▶ [INSTRUCTIONS FOR THE TASK]:
Reproduce every line of these records word for word, keeping their order and spelling.

▶ [RECORDS SUPPLIED]:
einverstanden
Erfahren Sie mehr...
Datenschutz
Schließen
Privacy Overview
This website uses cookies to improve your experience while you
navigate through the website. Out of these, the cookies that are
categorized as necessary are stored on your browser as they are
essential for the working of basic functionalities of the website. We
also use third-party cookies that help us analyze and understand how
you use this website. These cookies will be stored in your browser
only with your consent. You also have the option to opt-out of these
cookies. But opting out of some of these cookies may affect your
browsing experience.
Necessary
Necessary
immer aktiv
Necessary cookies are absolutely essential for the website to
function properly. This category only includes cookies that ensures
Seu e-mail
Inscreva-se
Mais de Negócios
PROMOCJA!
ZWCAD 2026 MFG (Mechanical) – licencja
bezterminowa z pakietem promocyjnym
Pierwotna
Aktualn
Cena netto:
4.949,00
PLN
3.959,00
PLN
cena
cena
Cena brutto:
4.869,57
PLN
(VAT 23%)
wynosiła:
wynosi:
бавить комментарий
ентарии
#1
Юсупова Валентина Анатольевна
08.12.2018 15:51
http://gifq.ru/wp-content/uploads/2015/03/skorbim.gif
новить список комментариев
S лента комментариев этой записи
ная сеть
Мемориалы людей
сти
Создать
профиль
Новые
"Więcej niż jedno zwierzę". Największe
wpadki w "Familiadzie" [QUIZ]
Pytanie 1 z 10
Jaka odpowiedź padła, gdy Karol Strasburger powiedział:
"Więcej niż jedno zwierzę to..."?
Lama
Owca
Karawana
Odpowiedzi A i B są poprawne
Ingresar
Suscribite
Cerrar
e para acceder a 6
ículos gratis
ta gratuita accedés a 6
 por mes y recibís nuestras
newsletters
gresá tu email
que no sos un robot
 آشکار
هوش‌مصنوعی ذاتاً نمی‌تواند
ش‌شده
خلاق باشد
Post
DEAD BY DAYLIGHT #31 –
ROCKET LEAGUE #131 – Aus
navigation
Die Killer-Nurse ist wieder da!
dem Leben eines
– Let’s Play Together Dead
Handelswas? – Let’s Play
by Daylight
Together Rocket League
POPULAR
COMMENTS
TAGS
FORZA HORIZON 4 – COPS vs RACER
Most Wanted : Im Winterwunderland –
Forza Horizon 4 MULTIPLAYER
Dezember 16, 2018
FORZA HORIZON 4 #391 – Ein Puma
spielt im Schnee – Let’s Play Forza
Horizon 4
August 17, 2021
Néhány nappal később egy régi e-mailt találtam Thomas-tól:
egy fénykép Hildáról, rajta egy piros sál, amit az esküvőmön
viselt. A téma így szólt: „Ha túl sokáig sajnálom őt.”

▶ [TASK ANSWER]:
einverstanden
Erfahren Sie mehr...
Datenschutz
Schließen
Privacy Overview
This website uses cookies to improve your experience while you
navigate through the website. Out of these, the cookies that are
categorized as necessary are stored on your browser as they are
essential for the working of basic functionalities of the website. We
also use third-party cookies that help us analyze and understand how
you use this website. These cookies will be stored in your browser
only with your consent. You also have the option to opt-out of these
cookies. But opting out of some of these cookies may affect your
browsing experience.
Necessary
Necessary
immer aktiv
Necessary cookies are absolutely essential for the website to
function properly. This category only includes cookies that ensures
Seu e-mail
Inscreva-se
Mais de Negócios
PROMOCJA!
ZWCAD 2026 MFG (Mechanical) – licencja
bezterminowa z pakietem promocyjnym
Pierwotna
Aktualn
Cena netto:
4.949,00
PLN
3.959,00
PLN
cena
cena
Cena brutto:
4.869,57
PLN
(VAT 23%)
wynosiła:
wynosi:
бавить комментарий
ентарии
#1
Юсупова Валентина Анатольевна
08.12.2018 15:51
http://gifq.ru/wp-content/uploads/2015/03/skorbim.gif
новить список комментариев
S лента комментариев этой записи
ная сеть
Мемориалы людей
сти
Создать
профиль
Новые
"Więcej niż jedno zwierzę". Największe
wpadki w "Familiadzie" [QUIZ]
Pytanie 1 z 10
Jaka odpowiedź padła, gdy Karol Strasburger powiedział:
"Więcej niż jedno zwierzę to..."?
Lama
Owca
Karawana
Odpowiedzi A i B są poprawne
Ingresar
Suscribite
Cerrar
e para acceder a 6
ículos gratis
ta gratuita accedés a 6
 por mes y recibís nuestras
newsletters
gresá tu email
que no sos un robot
 آشکار
هوش‌مصنوعی ذاتاً نمی‌تواند
ش‌شده
خلاق باشد
Post
DEAD BY DAYLIGHT #31 –
ROCKET LEAGUE #131 – Aus
navigation
Die Killer-Nurse ist wieder da!
dem Leben eines
– Let’s Play Together Dead
Handelswas? – Let’s Play
by Daylight
Together Rocket League
POPULAR
COMMENTS
TAGS
FORZA HORIZON 4 – COPS vs RACER
Most Wanted : Im Winterwunderland –
Forza Horizon 4 MULTIPLAYER
Dezember 16, 2018
FORZA HORIZON 4 #391 – Ein Puma
spielt im Schnee – Let’s Play Forza
Horizon 4
August 17, 2021
Néhány nappal később egy régi e-mailt találtam Thomas-tól:
egy fénykép Hildáról, rajta egy piros sál, amit az esküvőmön
viselt. A téma így szólt: „Ha túl sokáig sajnálom őt.”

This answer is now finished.